Very intresting use of a 2 stage turbine:001_huh: with airless system,looks good.
Saw it @ HD today for under 400 bucks.not heavy duty but it has potential and can use as dual purpose machine.
I dont know how put link or pictures,need help w/that.tia


----------



## Workaholic (Apr 17, 2007)

Here I found it for 279.00 with free shipping if you use a 100 rebate
http://www.dealigg.com/story-Milwaukee-Airless-Fine-Finish-Paint-Sprayer-Hub
Here is a slightly better pic and 300 shipped. http://www.kaboodle.com/reviews/milwaukee-airless-fine-finish-paint-sprayer

I saw this in HD when I was buying some white wood the other day.


----------



## straight_lines (Oct 17, 2007)

Nice find on the $100 rebate.


----------



## Adamspaintmfg (Jul 13, 2010)

Might be worth it for the gun. It is a carbon copy of a Graco G15. If it is in fact a private labeled graco gun its a good buy.


----------



## PatsPainting (Mar 4, 2010)

straight_lines said:


> Nice find on the $100 rebate.


I think its expired - $100 rebate [Exp. 03/31]

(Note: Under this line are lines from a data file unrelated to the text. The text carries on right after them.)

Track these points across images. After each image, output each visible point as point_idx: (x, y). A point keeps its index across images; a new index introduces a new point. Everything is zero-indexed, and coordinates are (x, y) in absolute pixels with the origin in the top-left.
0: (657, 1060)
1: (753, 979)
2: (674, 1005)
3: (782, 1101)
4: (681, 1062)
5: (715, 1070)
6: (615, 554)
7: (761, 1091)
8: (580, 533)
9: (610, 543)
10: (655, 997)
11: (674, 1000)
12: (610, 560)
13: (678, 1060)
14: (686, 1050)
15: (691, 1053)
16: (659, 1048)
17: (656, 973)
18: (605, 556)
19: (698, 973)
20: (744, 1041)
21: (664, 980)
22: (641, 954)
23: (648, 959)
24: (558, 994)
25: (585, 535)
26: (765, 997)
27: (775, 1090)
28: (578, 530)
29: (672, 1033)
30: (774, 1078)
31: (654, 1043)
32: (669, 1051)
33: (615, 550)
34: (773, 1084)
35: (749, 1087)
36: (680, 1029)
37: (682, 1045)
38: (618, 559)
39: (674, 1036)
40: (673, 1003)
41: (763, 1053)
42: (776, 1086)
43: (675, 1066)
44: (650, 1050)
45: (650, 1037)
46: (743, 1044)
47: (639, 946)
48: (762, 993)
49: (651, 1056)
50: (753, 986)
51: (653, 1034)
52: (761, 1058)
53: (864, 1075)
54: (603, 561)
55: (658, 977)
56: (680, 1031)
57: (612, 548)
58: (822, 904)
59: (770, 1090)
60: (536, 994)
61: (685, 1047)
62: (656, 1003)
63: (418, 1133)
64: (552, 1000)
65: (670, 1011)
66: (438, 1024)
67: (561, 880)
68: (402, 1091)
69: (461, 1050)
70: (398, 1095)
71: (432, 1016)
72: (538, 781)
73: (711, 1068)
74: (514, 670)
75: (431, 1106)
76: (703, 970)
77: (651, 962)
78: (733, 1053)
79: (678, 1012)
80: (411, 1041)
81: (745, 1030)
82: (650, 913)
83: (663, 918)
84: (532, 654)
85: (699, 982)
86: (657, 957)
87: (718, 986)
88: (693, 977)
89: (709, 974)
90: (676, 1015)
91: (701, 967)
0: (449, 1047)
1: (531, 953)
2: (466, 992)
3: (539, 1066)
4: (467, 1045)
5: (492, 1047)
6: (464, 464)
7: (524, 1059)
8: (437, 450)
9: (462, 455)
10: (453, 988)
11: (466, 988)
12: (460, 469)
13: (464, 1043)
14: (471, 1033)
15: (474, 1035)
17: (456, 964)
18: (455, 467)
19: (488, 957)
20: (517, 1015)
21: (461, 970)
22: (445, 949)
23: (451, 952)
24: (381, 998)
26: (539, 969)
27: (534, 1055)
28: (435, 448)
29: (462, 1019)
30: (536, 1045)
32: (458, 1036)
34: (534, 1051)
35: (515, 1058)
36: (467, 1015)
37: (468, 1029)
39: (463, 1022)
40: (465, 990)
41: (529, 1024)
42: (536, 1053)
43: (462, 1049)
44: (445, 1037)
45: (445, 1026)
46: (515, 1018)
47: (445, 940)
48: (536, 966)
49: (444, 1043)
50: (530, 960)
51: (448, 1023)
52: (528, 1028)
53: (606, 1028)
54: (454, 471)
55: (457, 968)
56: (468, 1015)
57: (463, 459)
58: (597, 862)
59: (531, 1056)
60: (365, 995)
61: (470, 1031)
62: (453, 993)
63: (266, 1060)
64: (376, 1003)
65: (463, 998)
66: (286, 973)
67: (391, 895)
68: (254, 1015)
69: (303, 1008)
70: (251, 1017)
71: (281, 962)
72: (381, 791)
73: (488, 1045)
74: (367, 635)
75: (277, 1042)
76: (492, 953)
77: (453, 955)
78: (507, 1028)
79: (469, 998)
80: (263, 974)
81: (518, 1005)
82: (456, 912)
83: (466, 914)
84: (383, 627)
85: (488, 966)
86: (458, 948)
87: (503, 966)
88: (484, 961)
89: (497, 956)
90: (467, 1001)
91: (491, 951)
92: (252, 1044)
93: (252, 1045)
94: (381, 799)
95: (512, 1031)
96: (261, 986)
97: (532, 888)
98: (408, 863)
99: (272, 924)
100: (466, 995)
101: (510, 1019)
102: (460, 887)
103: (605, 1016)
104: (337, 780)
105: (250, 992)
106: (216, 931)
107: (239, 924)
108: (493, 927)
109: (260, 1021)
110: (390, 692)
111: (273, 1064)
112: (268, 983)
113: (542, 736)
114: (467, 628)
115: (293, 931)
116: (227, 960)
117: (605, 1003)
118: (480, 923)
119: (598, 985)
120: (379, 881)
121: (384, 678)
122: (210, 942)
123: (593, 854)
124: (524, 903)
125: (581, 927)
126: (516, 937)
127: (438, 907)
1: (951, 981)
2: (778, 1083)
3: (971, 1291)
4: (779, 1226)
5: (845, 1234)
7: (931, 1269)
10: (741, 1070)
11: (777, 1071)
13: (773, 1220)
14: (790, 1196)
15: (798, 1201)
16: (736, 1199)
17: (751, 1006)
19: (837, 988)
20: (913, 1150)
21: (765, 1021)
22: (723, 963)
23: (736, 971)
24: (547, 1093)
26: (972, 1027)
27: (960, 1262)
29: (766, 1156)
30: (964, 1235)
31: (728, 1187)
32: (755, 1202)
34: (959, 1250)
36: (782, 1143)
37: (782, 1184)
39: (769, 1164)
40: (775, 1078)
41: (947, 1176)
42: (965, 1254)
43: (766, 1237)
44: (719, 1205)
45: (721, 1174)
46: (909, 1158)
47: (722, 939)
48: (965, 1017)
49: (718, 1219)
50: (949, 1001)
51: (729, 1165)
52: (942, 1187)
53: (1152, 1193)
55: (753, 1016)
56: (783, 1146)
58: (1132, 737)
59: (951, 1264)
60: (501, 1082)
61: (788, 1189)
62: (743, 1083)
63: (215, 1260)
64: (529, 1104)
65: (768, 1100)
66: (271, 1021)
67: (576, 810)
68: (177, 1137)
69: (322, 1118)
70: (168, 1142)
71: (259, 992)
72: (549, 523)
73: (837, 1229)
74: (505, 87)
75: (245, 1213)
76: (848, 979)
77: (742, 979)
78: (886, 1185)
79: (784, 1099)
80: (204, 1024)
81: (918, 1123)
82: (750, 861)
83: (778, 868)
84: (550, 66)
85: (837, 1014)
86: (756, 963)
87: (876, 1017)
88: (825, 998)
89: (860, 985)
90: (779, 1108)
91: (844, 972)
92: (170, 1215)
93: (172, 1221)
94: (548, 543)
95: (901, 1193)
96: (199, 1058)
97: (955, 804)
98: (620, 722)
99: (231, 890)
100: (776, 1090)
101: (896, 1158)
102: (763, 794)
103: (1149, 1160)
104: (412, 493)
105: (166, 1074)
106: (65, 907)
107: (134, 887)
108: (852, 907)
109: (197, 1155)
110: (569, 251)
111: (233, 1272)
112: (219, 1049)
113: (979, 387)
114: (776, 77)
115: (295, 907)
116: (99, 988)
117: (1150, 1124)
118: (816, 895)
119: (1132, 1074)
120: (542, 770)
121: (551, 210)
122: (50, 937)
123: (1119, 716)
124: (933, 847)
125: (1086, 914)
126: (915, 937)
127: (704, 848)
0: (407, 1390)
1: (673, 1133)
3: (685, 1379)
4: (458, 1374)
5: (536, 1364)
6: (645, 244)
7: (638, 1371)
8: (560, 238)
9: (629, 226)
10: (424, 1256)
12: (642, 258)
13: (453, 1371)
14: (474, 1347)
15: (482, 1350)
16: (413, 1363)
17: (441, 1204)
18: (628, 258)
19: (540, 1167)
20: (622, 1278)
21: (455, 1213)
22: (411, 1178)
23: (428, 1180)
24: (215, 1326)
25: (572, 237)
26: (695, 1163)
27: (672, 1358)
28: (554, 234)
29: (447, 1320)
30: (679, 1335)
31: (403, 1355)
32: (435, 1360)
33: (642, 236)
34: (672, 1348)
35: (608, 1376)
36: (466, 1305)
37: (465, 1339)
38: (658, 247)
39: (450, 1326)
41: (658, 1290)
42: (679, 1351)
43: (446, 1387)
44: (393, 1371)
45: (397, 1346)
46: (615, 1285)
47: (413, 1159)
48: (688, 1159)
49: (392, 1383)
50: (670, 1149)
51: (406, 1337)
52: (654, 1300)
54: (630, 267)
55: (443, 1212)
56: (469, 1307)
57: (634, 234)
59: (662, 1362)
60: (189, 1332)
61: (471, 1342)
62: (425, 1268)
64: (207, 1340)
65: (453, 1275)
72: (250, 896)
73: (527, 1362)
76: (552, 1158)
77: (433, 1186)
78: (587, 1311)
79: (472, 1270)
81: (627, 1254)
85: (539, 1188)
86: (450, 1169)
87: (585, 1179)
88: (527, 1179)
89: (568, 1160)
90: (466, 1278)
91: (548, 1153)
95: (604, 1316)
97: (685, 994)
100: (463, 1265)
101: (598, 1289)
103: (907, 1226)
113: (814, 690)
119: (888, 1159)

Still looks pretty kewl for the price and milwaukee is not a bad brand. Have a few other tools by them.

Pat


----------



## paintpro08 (Jun 21, 2008)

We have tested this unit. The airless works well, but has very large deadband for the fine finish application. The piston pump has mechanical pressure control, therefore the large deadband. 

Also the pump is very difficult to dial in at a specific pressure. Because of the deadband you need approx 1500psi to spray lacquers, enamel. This way the turbine does not help to atomize the material. The airless option works just as well.

If the unit had some kind of electronic/digital pressure control it would work much better. We have also connected the gun with the turbine to an airless pump with digital pressure control and then you can spray at 750psi with satisfying results.

The gun is something we liked and we were surprised the turbine actually helped atomising the paint at 750psi or less (we tested at 520psi and it atomized it).


----------